I am (Not) a Monster
After being ambushed by director and central figure Nelly Ben Hayoun-Stépanian at the start of the screening we were then treated to 90 minutes of her ambushing various figures around the world. Ben Hayoun-Stépanian is a woman on a mission. She wants to speak to experts about her philosophical hero Hannah Arendt and find the origin of knowledge so that she can pack it in her suitcase and take it back to her students at the tuition free college The University of the Underground.
The resulting documentary is made up of a broad cast of characters all extolling what they believe knowledge to be, where it comes from, and what it is worth. She meets figures including the Lord mayor of Sheffield, a member of Pussy Riot, Noam Chomsky, and a Japanese robotics expert. Each bring their own eccentricities and perspective on the world and can’t help but be swept up in the human whirlwind running the show.

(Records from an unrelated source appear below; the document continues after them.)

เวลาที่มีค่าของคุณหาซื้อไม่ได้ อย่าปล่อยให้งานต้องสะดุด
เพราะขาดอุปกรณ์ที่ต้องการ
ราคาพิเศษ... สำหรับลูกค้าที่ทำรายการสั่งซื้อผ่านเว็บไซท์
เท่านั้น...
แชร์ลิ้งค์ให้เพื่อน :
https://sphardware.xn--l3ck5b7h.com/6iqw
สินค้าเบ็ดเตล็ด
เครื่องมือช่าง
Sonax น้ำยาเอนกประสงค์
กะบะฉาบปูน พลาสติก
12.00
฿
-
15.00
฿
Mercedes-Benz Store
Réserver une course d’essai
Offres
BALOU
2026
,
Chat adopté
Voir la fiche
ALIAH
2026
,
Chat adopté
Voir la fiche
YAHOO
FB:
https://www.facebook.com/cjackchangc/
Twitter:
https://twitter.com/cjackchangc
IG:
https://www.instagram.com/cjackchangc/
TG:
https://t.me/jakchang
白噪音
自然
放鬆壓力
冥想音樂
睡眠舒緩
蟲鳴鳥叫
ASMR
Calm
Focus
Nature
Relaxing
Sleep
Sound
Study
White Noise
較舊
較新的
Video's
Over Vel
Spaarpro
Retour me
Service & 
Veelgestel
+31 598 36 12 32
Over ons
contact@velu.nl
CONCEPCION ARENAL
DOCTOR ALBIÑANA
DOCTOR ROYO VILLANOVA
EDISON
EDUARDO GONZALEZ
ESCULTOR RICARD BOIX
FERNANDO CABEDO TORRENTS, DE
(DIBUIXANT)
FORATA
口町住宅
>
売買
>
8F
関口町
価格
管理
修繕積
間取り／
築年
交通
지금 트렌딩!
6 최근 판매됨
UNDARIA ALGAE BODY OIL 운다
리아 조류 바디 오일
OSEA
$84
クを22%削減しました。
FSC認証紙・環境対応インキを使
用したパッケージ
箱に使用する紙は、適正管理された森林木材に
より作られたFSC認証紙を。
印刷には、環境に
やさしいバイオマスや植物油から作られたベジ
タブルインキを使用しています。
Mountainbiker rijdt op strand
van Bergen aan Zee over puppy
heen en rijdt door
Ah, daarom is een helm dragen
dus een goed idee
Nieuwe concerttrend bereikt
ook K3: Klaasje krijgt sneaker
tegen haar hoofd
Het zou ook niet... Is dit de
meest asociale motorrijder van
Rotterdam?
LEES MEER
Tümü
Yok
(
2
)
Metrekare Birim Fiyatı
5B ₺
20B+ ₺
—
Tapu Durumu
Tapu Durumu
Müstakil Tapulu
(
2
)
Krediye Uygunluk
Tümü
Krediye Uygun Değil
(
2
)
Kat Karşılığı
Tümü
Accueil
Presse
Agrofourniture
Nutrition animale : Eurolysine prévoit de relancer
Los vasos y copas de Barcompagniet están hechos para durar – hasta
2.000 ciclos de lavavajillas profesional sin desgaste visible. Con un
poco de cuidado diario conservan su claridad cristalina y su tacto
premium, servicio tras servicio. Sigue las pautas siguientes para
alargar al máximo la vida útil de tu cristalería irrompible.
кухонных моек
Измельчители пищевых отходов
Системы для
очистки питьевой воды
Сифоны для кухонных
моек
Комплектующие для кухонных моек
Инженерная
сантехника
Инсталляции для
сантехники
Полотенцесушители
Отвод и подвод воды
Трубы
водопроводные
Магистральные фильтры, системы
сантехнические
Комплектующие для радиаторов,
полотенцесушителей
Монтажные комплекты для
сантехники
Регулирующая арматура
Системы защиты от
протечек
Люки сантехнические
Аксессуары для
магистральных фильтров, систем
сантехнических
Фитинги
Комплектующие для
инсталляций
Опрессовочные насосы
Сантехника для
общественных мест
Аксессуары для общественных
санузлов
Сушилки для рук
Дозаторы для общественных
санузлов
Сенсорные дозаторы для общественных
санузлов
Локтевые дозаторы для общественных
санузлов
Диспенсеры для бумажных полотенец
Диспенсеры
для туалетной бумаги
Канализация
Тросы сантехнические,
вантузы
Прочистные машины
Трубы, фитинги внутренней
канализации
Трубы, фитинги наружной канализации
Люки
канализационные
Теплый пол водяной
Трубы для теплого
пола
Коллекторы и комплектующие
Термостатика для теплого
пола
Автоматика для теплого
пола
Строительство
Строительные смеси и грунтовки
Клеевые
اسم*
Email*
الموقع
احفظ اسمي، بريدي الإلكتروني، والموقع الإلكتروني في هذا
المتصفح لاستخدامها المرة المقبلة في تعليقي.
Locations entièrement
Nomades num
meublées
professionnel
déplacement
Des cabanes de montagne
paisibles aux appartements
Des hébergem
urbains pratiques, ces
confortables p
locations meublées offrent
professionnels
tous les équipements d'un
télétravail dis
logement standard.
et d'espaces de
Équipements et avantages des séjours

I am (Not) a Monster is a celebration of the active pursuit of knowledge, of debate and discussion, and is a madcap journey around the world in the company of a passionate modern-day Socrates.
I knew very little of Hannah Arendt going into this film and if I am honest I am none the wiser. What I did get from the documentary was an exhilarating time spent with smart thinkers who offered up their philosophies to be accepted or denied.
A bracing documentary about the origins of knowledge.